Zacharias Niki M, Ozambela Manuel, Karki Menuka, He Rong, Chauhan Pankaj K, Pesquera Pedro I, Hernandez Gonzalez Andres E, Ochoa Oscar, Pieretti Alberto, Chen Huiqin, De La Cerda Carolyn, Yu Zhiyuan, Grover Abha, Hicks-Peña Samantha, Fowlkes Natalie W, Wang Lei, Maity Tapati, Rao Priya, Genovese Giannicola, Tannir Nizar M, Karam Jose A, Msaouel Pavlos
The University of Texas MD Anderson Cancer Center, Houston, TX, United States.
Baptist Health Miami Cancer Institute, Miami, FL, United States.
Mol Cancer Ther. 2025 Jul 2. doi: 10.1158/1535-7163.MCT-24-0703.
Renal medullary carcinoma (RMC) and fumarate hydratase (FH)-deficient renal cell carcinoma (RCC) are rare and highly aggressive cancers.

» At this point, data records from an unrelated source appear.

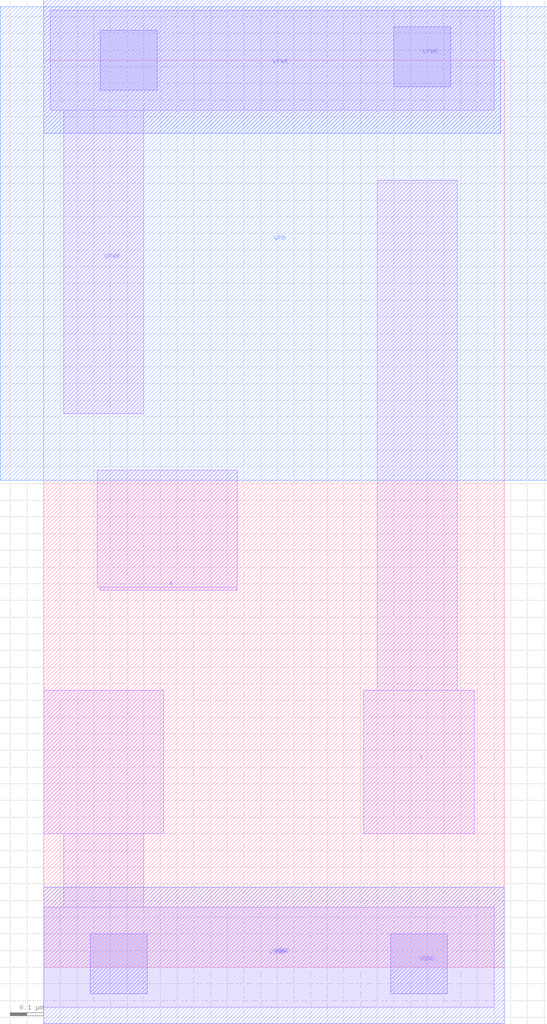
<source format=lef>
VERSION 5.7 ;
  NOWIREEXTENSIONATPIN ON ;
  DIVIDERCHAR "/" ;
  BUSBITCHARS "[]" ;
MACRO sky130_vsdinv_1x
  CLASS CORE ;
  FOREIGN sky130_vsdinv_1x ;
  ORIGIN 0.000 0.000 ;
  SIZE 1.380 BY 2.720 ;
  SYMMETRY X Y R90 ;
  SITE unithd ;
  PIN A
    ANTENNAGATEAREA 0.169500 ;
    PORT
      LAYER li1 ;
        RECT 0.160 1.140 0.580 1.490 ;
        RECT 0.170 1.130 0.580 1.140 ;
    END
  END A
  PIN Y
    DIRECTION OUTPUT ;
    USE SIGNAL ;
    ANTENNADIFFAREA 0.590800 ;
    PORT
      LAYER li1 ;
        RECT 1.000 0.830 1.240 2.360 ;
        RECT 0.960 0.400 1.290 0.830 ;
    END
  END Y
  PIN VGND
    DIRECTION INOUT ;
    USE GROUND ;
    PORT
      LAYER li1 ;
        RECT 0.000 0.400 0.360 0.830 ;
        RECT 0.060 0.180 0.300 0.400 ;
        RECT 0.000 -0.120 1.350 0.180 ;
      LAYER mcon ;
        RECT 0.140 -0.080 0.310 0.100 ;
        RECT 1.040 -0.080 1.210 0.100 ;
      LAYER met1 ;
        RECT 0.000 -0.170 1.380 0.240 ;
    END
  END VGND
  PIN VPWR
    DIRECTION INOUT ;
    USE POWER ;
    PORT
      LAYER li1 ;
        RECT 0.020 2.570 1.350 2.870 ;
        RECT 0.060 1.660 0.300 2.570 ;
      LAYER mcon ;
        RECT 0.170 2.630 0.340 2.810 ;
        RECT 1.050 2.640 1.220 2.820 ;
      LAYER met1 ;
        RECT 0.000 2.500 1.370 2.900 ;
    END
  END VPWR
  PIN VPB
    DIRECTION INOUT ;
    USE POWER ;
    PORT
      LAYER nwell ;
        RECT -0.130 1.460 1.510 2.880 ;
    END
  END VPB
END sky130_vsdinv_1x
END LIBRARY


</source>
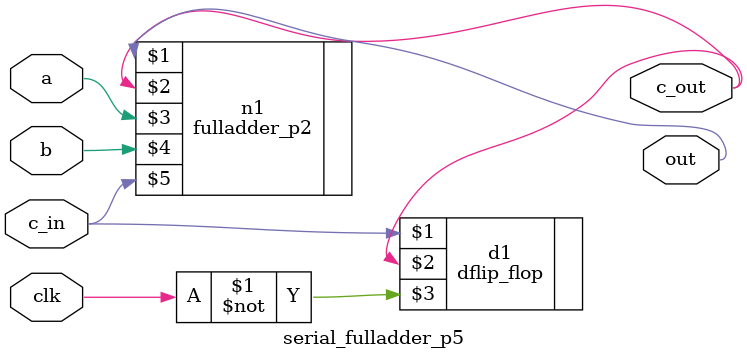
<source format=v>
module serial_fulladder_p5 (out,c_out,a,b,c_in,clk);//max delay
output out,c_out;
input a,b,c_in,clk;
//wire temp , c_temp;
//reg out ,c_out;
fulladder_p2 n1 (out,c_out,a,b,c_in);
dflip_flop   d1 (c_in,c_out,~clk);
    // always@ (posedge clk)
	    // begin
		    // out = temp;
            // c_out = c_temp;			
		// end

endmodule 
</source>
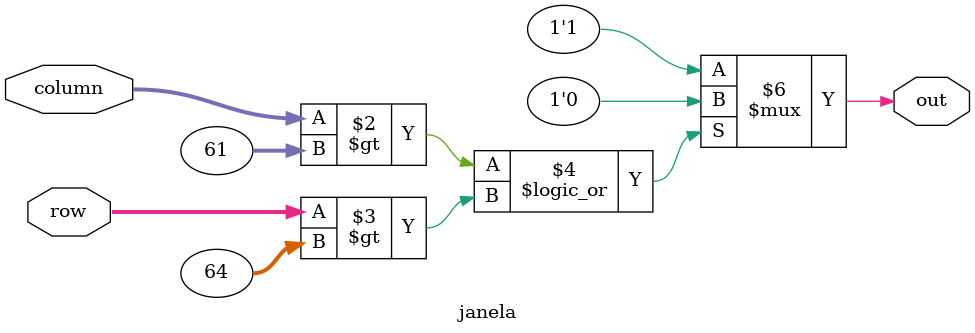
<source format=v>
module janela(column, row, out);
    input [9:0] column;
    input [9:0] row;
    output reg out;

    always @(column or row) begin
        if (column > 'd61 || row > 'd64) 
            out = 0;
        else 
            out = 1;
    end

endmodule
</source>
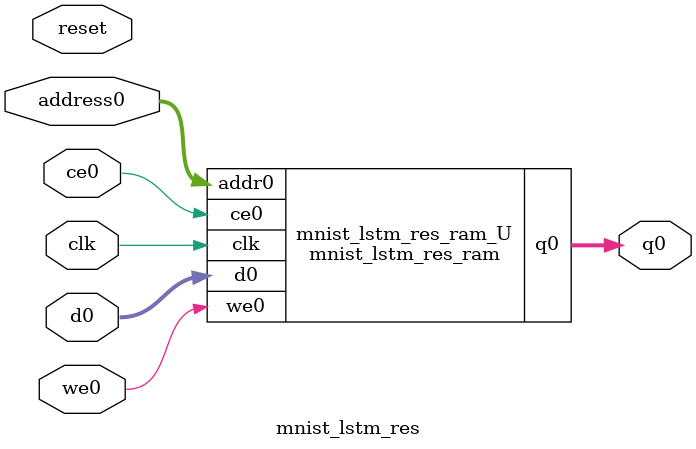
<source format=v>
`timescale 1 ns / 1 ps
module mnist_lstm_res_ram (addr0, ce0, d0, we0, q0,  clk);

parameter DWIDTH = 32;
parameter AWIDTH = 4;
parameter MEM_SIZE = 10;

input[AWIDTH-1:0] addr0;
input ce0;
input[DWIDTH-1:0] d0;
input we0;
output reg[DWIDTH-1:0] q0;
input clk;

(* ram_style = "distributed" *)reg [DWIDTH-1:0] ram[0:MEM_SIZE-1];




always @(posedge clk)  
begin 
    if (ce0) begin
        if (we0) 
            ram[addr0] <= d0; 
        q0 <= ram[addr0];
    end
end


endmodule

`timescale 1 ns / 1 ps
module mnist_lstm_res(
    reset,
    clk,
    address0,
    ce0,
    we0,
    d0,
    q0);

parameter DataWidth = 32'd32;
parameter AddressRange = 32'd10;
parameter AddressWidth = 32'd4;
input reset;
input clk;
input[AddressWidth - 1:0] address0;
input ce0;
input we0;
input[DataWidth - 1:0] d0;
output[DataWidth - 1:0] q0;



mnist_lstm_res_ram mnist_lstm_res_ram_U(
    .clk( clk ),
    .addr0( address0 ),
    .ce0( ce0 ),
    .we0( we0 ),
    .d0( d0 ),
    .q0( q0 ));

endmodule


</source>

Although the combination of vascular endothelial growth factor (VEGF) inhibition by bevacizumab and epidermal growth factor receptor (EGFR) inhibition by erlotinib is clinically used for both diseases, the differential effect of each component has not been investigated. Transcriptomic profiling revealed that RMC and FH-deficient tumor tissues demonstrate increased EGFR but not VEGF expression compared with adjacent normal kidney. Subsequent in vitro studies revealed that RMC and FH-deficient cell lines are sensitive to erlotinib treatment, whereas clear cell RCC cell lines are resistant. We developed patient-derived xenograft (PDX) models of tumors exposed to first-line therapies to represent treatment-experienced RMC and FH-deficient RCC models. These models were then used to determine tumor growth response to angiogenesis inhibition by bevacizumab alone or in combination with erlotinib. The FH-deficient RCC PDX model responded to either bevacizumab or erlotinib alone or in combination while the RMC PDX responded only to erlotinib consistent with clinical and preclinical data suggesting that RMC is refractory to angiogenesis inhibition. Statistically higher expression of EGFR was observed in the RMC PDX model compared to the FH-deficient model; while higher phosphorylated tyrosine-416 SRC expression was observed in FH-deficient PDX model compared to the RMC model. Our preclinical data suggest that EGFR signaling differentially modulates tumor growth in RMC and FH-deficient RCC and that angiogenesis inhibition is a valid target in FH-deficient RCC but not RMC.
肾髓质癌(RMC)和富马酸水合酶(FH)缺陷型肾细胞癌(RCC)是罕见且侵袭性很强的癌症。尽管贝伐单抗抑制血管内皮生长因子(VEGF)与厄洛替尼抑制表皮生长因子受体(EGFR)的联合疗法在临床上用于这两种疾病,但尚未对每种成分的不同作用进行研究。转录组分析显示,与相邻正常肾组织相比,RMC和FH缺陷型肿瘤组织中EGFR表达增加,但VEGF表达未增加。随后的体外研究表明,RMC和FH缺陷型细胞系对厄洛替尼治疗敏感,而透明细胞RCC细胞系具有抗性。我们建立了接受一线治疗的肿瘤的患者来源异种移植(PDX)模型,以代表有治疗经验的RMC和FH缺陷型RCC模型。然后使用这些模型来确定单独使用贝伐单抗或与厄洛替尼联合使用时肿瘤对血管生成抑制的生长反应。FH缺陷型RCC PDX模型对单独使用贝伐单抗或厄洛替尼或两者联合使用均有反应,而RMC PDX仅对厄洛替尼有反应,这与临床和临床前数据一致,表明RMC对血管生成抑制具有抗性。与FH缺陷型模型相比,RMC PDX模型中EGFR的表达在统计学上更高;而与RMC模型相比,FH缺陷型PDX模型中磷酸化酪氨酸-416 SRC的表达更高。我们的临床前数据表明,EGFR信号通路对RMC和FH缺陷型RCC中的肿瘤生长有不同的调节作用,血管生成抑制是FH缺陷型RCC而非RMC的有效靶点。